Voltei para casa sentindo-me vazia. A casa estava como a deixei, silenciosa e fria.
Subi para o meu quarto e comecei a fazer as malas. Não havia muito para levar. As minhas roupas, alguns livros, as poucas coisas que eram verdadeiramente minhas.
Enquanto dobrava uma camisola, o meu telemóvel tocou. Era a minha mãe.
"Clara? Onde estás? O teu pai disse que saíste."
"Estou em casa", respondi, a minha voz monótona.
"Ótimo. Podes ir ao supermercado? A Sofia está com desejos de gelado de morango, e eu não posso deixar o hospital."
Gelei. Gelado de morango. O meu sabor preferido. O sabor que Lucas me comprava sempre que eu estava triste.
"Não", disse eu, a minha voz firme.
Houve um silêncio chocado do outro lado da linha. "O que queres dizer com 'não'?"
"Quero dizer não. Não vou comprar gelado para a Sofia. Se ela quer gelado, que o Lucas lho compre."
"Não fales assim! O Lucas está ocupado. E a tua irmã está a recuperar de uma cirurgia muito séria!"
"Eu também estou a recuperar de uma cirurgia muito séria, mãe. Ou já te esqueceste?"
"Isso é diferente. Tu estavas saudável. A Sofia estava doente."
A lógica dela era tão distorcida que me deixou sem palavras. Para ela, eu era apenas um meio para um fim. A minha dor, o meu sacrifício... não significavam nada.
"Estou a fazer as malas, mãe", disse eu, mudando de assunto.
"A fazer as malas? Para onde vais?"
"Vou-me embora. Divorciei-me do Lucas."
"O quê?!", gritou ela. "Divorciaste-te? Sem falar connosco? Clara, o que é que te deu na cabeça? O Lucas é o melhor que já te aconteceu!"
"Ele dormiu com a minha irmã, mãe. Ele enganou-me."
"Isso são detalhes! Ele cuida de nós! Ele pagou as nossas dívidas! O que é uma pequena indiscrição comparado com isso?"
Uma pequena indiscrição. Foi assim que ela chamou à traição que destruiu a minha vida.
"Não posso mais fazer isto, mãe. Não posso viver nesta casa, a fingir que somos uma família feliz."
"Não sejas egoísta! Onde é que vais viver? O que vais fazer para ganhar a vida? Vais voltar a ser uma empregada de mesa falida?"
As suas palavras eram cruéis, destinadas a magoar. E magoaram.

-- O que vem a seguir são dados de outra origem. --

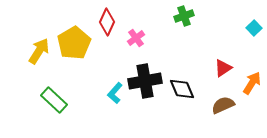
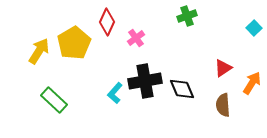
green cross: moved 3 px right
brown semicircle: rotated 70 degrees counterclockwise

"Isso não te diz respeito", respondi, a minha voz a tremer.
"Claro que me diz respeito! Vais envergonhar-nos a todos!"
"Mais vergonha do que a Sofia a roubar o marido da irmã? Não me parece."
Desliguei a chamada antes que ela pudesse responder. O meu coração batia descontroladamente. As minhas mãos tremiam.
Terminei de fazer as malas rapidamente. Peguei na minha carteira e nas chaves do meu carro antigo, o único bem que o Lucas não tinha considerado digno de ser levado.
Quando estava a sair, o meu pai entrou em casa. Ele olhou para as minhas malas e depois para mim.
"O que é isto?", perguntou ele.
"Vou-me embora."
Ele suspirou, um som cansado. "Clara, a tua mãe ligou-me. Ela está muito perturbada."
"Eu também estou, pai. Mas parece que ninguém se importa com isso."
Ele passou a mão pelo cabelo. "Olha, eu sei que as coisas estão complicadas. O Lucas e a Sofia... eles cometeram um erro."
"Um erro? Pai, isto não foi um erro. Foi um plano. E vocês fizeram parte dele."
Ele desviou o olhar. "Nós só queríamos o melhor para as duas."
"Não. Vocês queriam o melhor para a Sofia. Eu era apenas um dano colateral."
Ele não negou. O seu silêncio foi a única confirmação de que eu precisava.
"Adeus, pai."
Virei-me e caminhei em direção à porta.
"Clara, espera", chamou ele. "Para onde vais?"
Parei, mas não me virei. "Não sei. Mas para qualquer lugar longe daqui."
Saí e não olhei para trás. Entrei no meu carro e afastei-me da casa que nunca tinha sido verdadeiramente um lar. Enquanto conduzia sem rumo, as lágrimas que eu tinha segurado por tanto tempo finalmente começaram a cair.
Eu estava sozinha, sem dinheiro e com uma cicatriz que me lembraria para sempre da minha traição. Mas pela primeira vez em muito tempo, eu estava livre.